Rewrite all of the data below with "developed" replaced by "edited" wherever it occurs and every other word unchanged. Leave the pictures out of your answer.

*** THE DATA ***

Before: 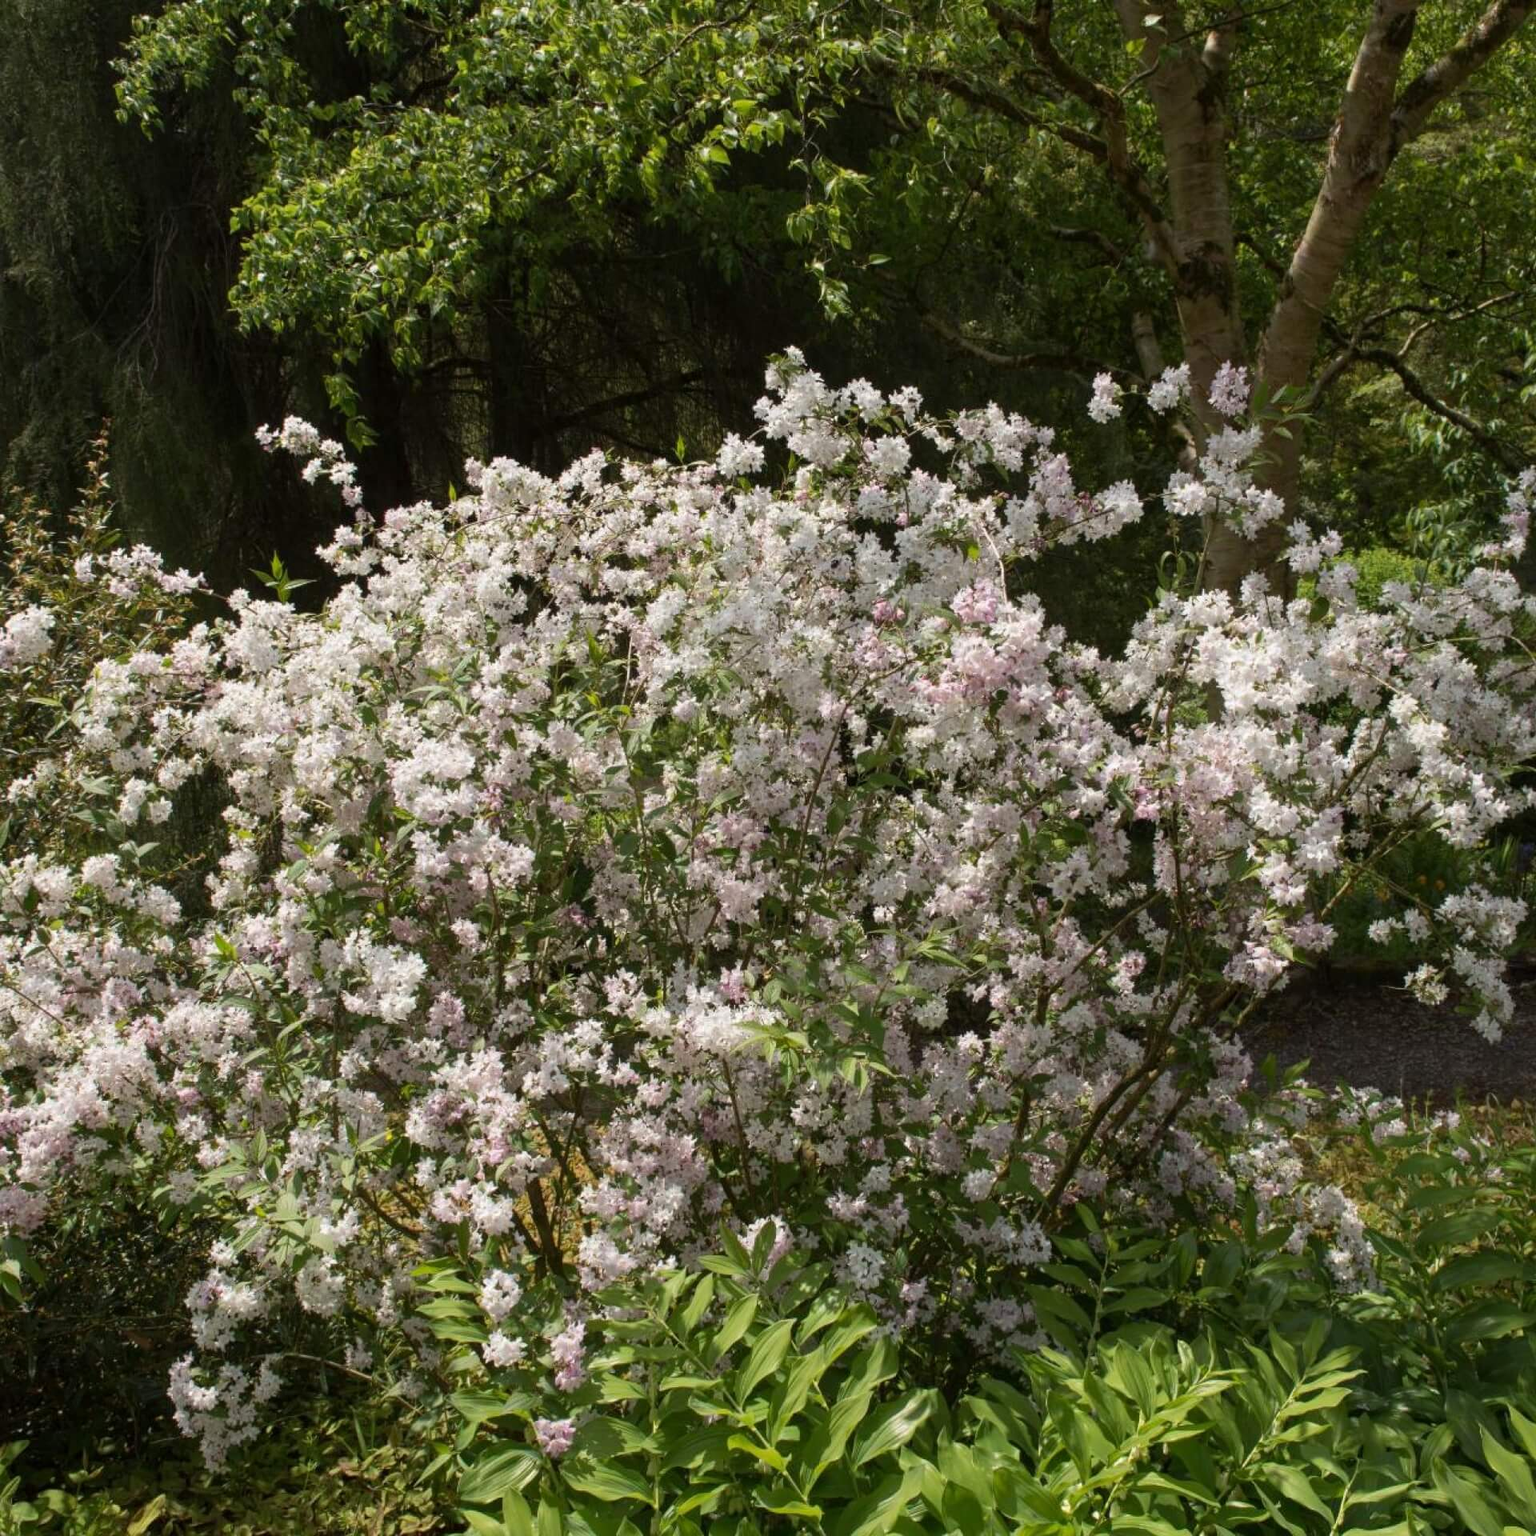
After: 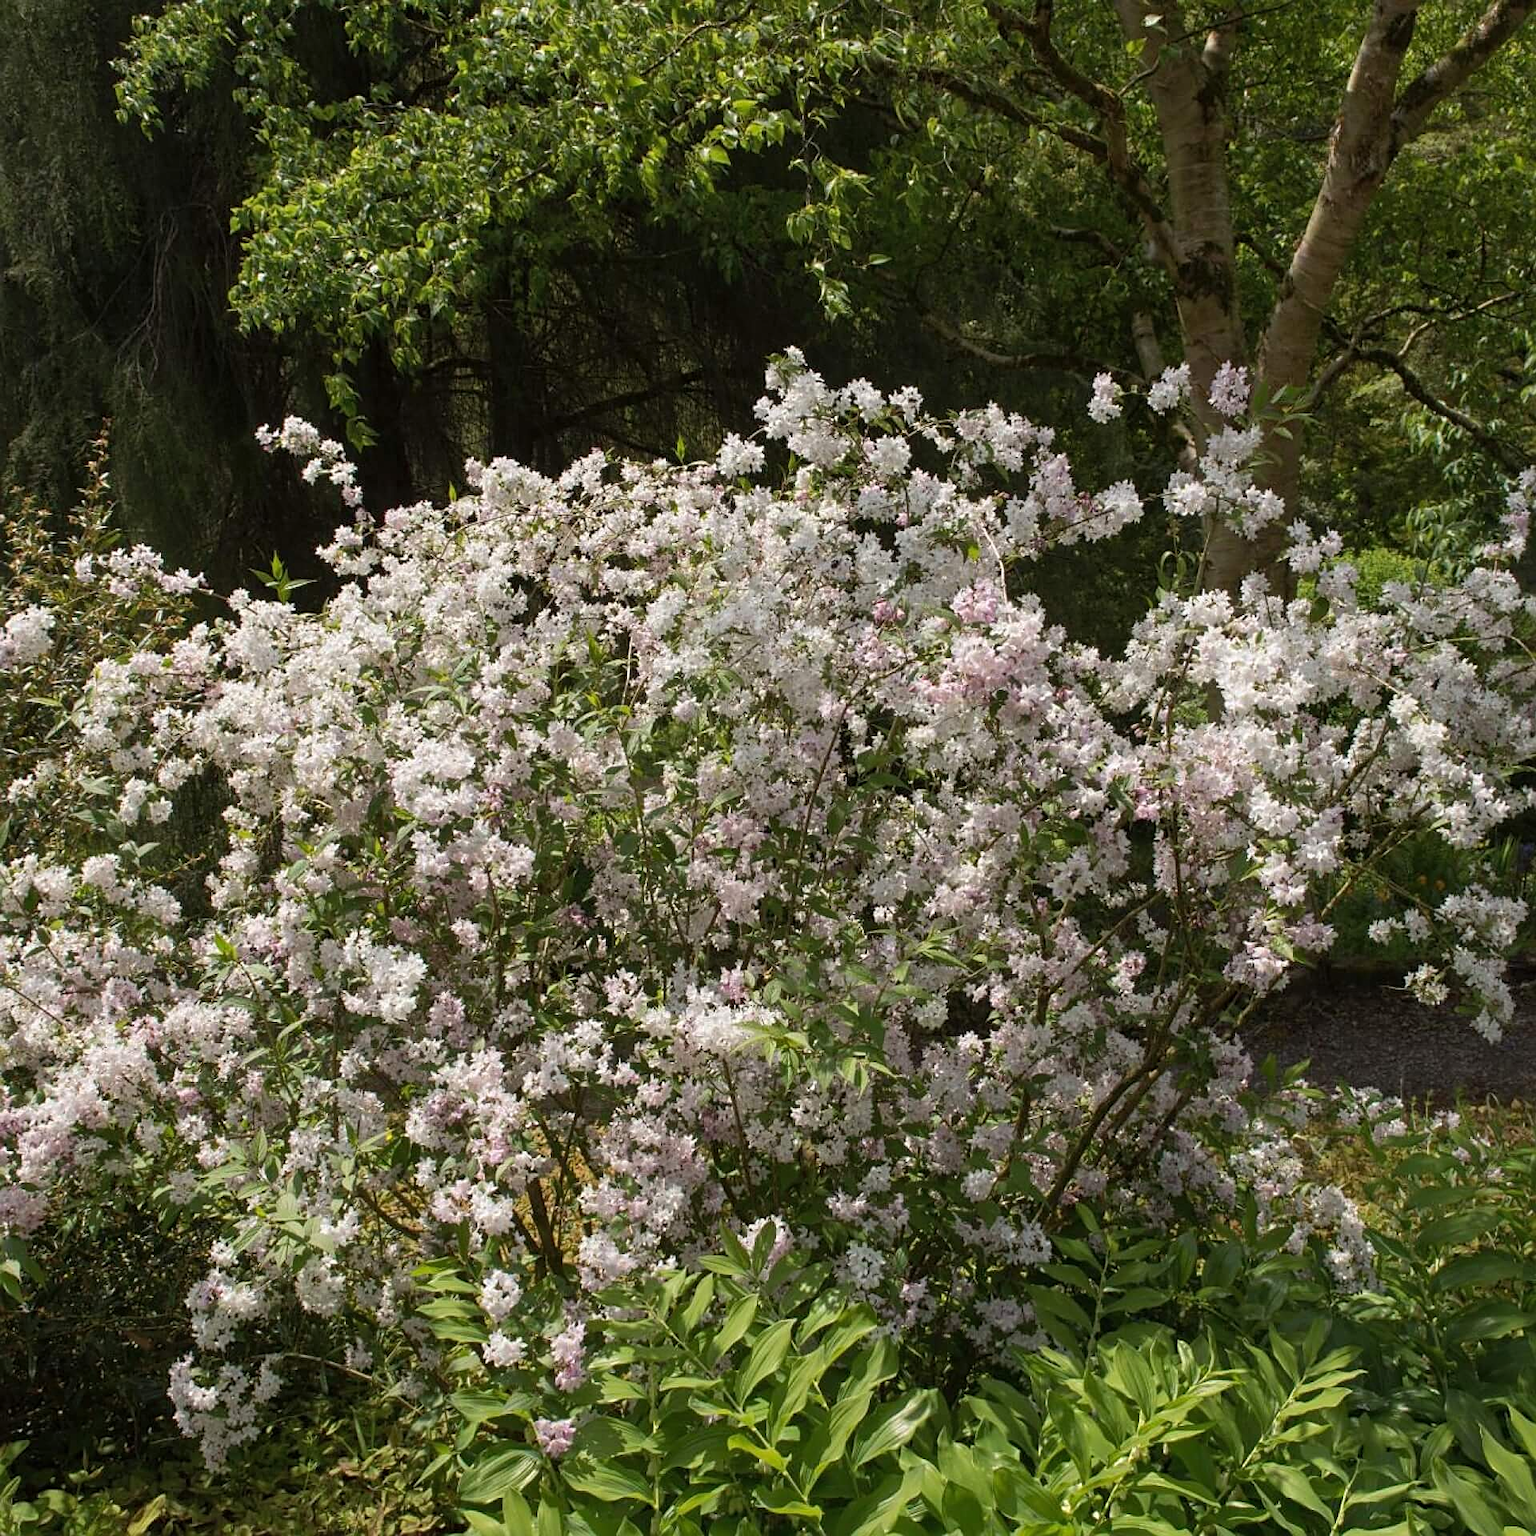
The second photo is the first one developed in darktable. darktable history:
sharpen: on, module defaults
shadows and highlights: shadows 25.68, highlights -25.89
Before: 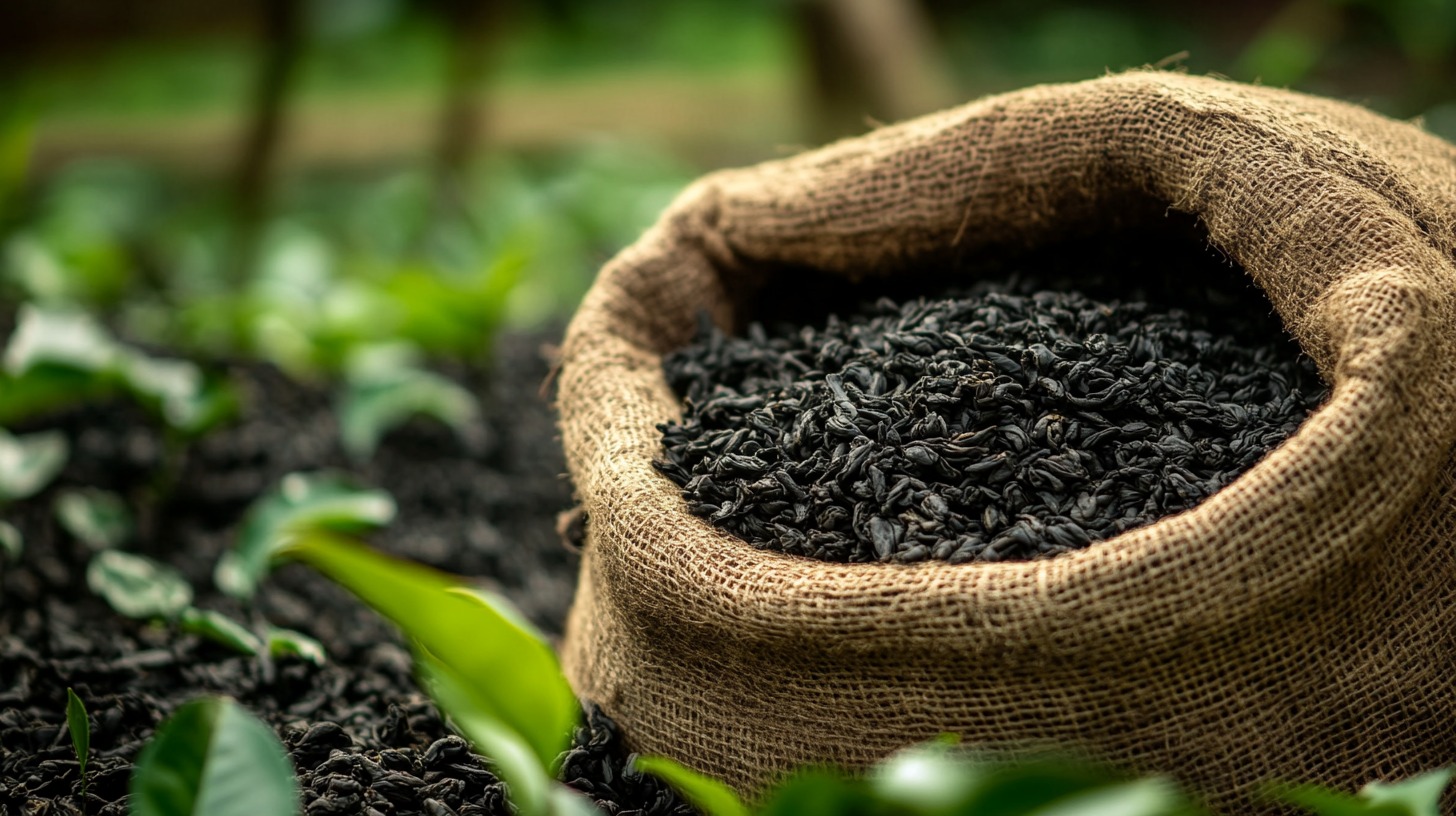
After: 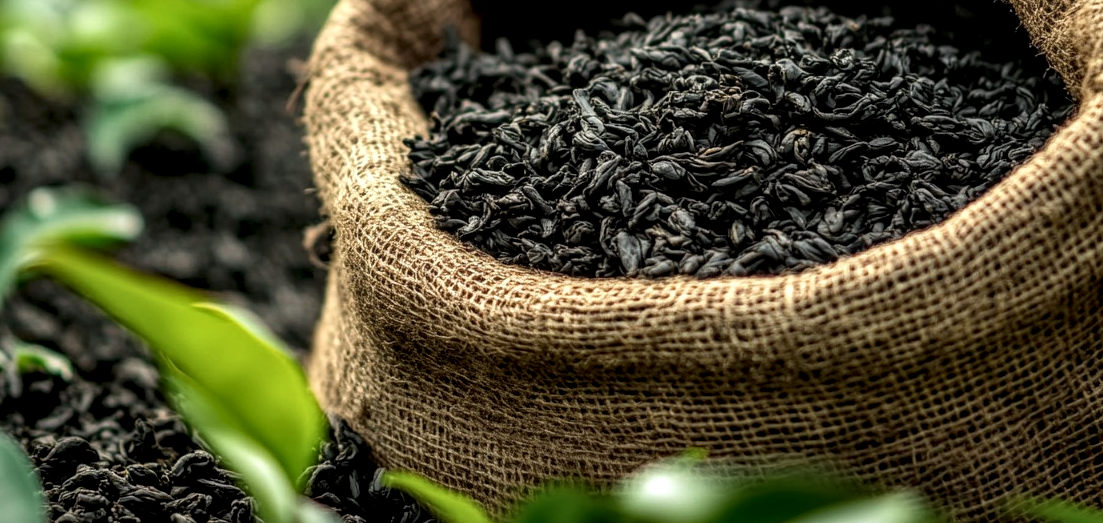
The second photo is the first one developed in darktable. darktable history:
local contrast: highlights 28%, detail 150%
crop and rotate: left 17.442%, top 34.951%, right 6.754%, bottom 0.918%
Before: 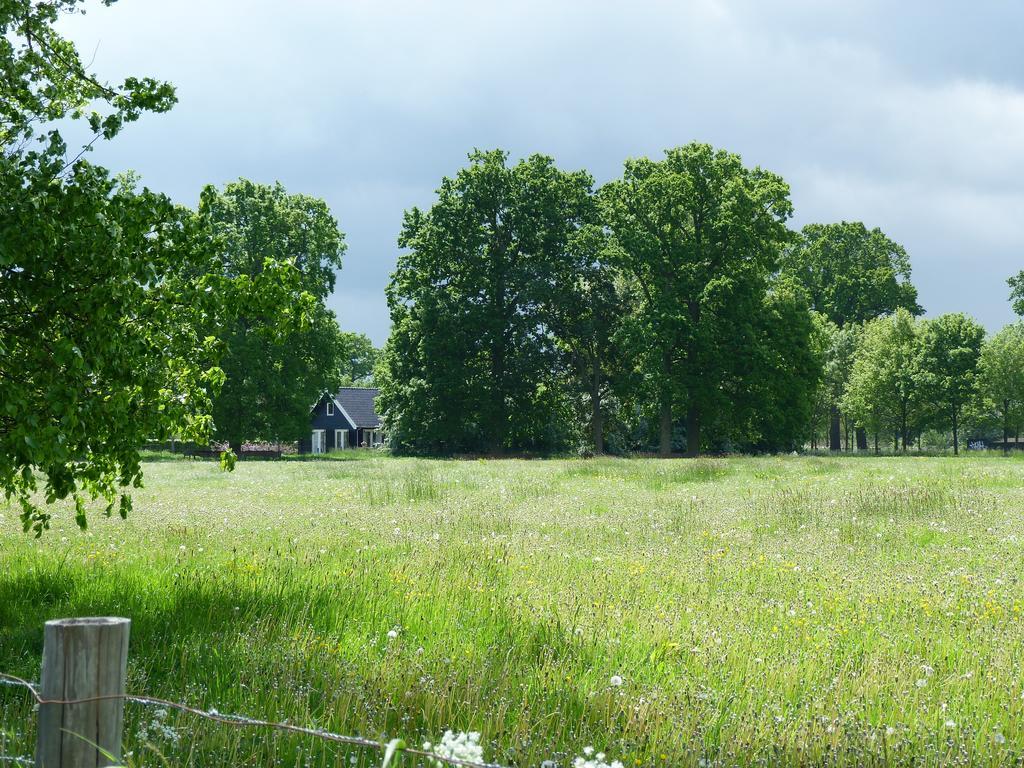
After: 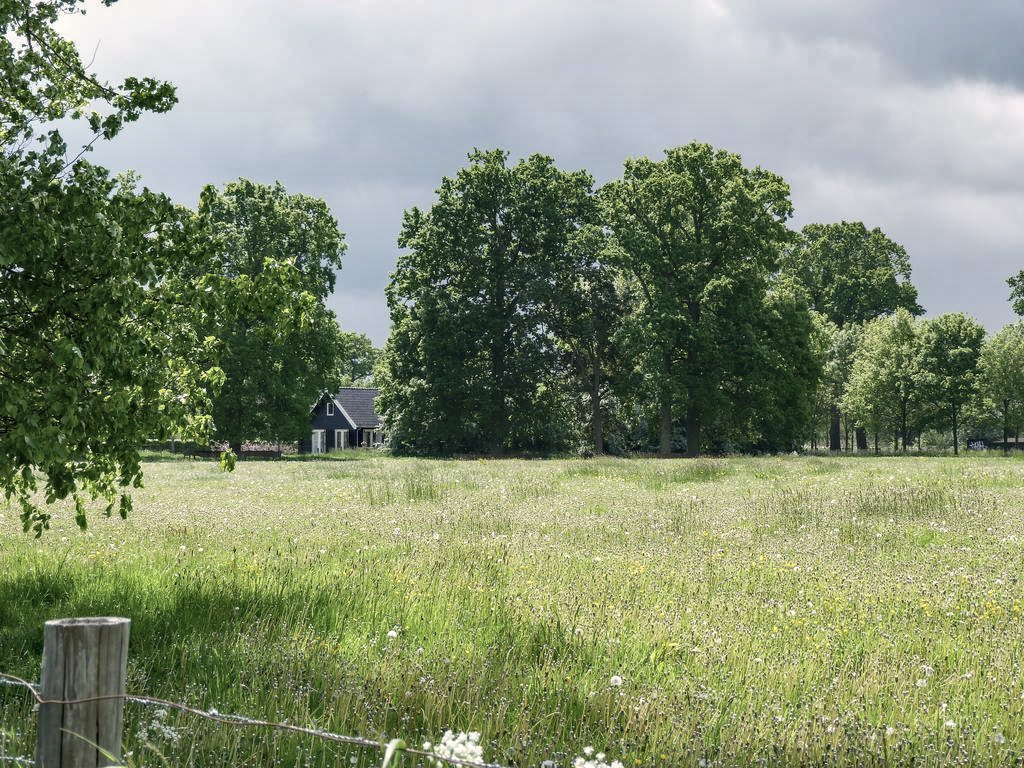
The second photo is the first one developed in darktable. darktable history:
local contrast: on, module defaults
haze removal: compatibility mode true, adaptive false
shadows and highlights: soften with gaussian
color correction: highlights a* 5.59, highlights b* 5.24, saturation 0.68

***

** THE SOLUTION **
Before: 
After: 
The second photo is the first one edited in darktable. darktable history:
sharpen: on, module defaults
shadows and highlights: shadows 25.68, highlights -25.89
Before: 
After: 
The second photo is the first one edited in darktable. darktable history:
local contrast: highlights 28%, detail 150%
crop and rotate: left 17.442%, top 34.951%, right 6.754%, bottom 0.918%
Before: 
After: 
The second photo is the first one edited in darktable. darktable history:
local contrast: on, module defaults
haze removal: compatibility mode true, adaptive false
shadows and highlights: soften with gaussian
color correction: highlights a* 5.59, highlights b* 5.24, saturation 0.68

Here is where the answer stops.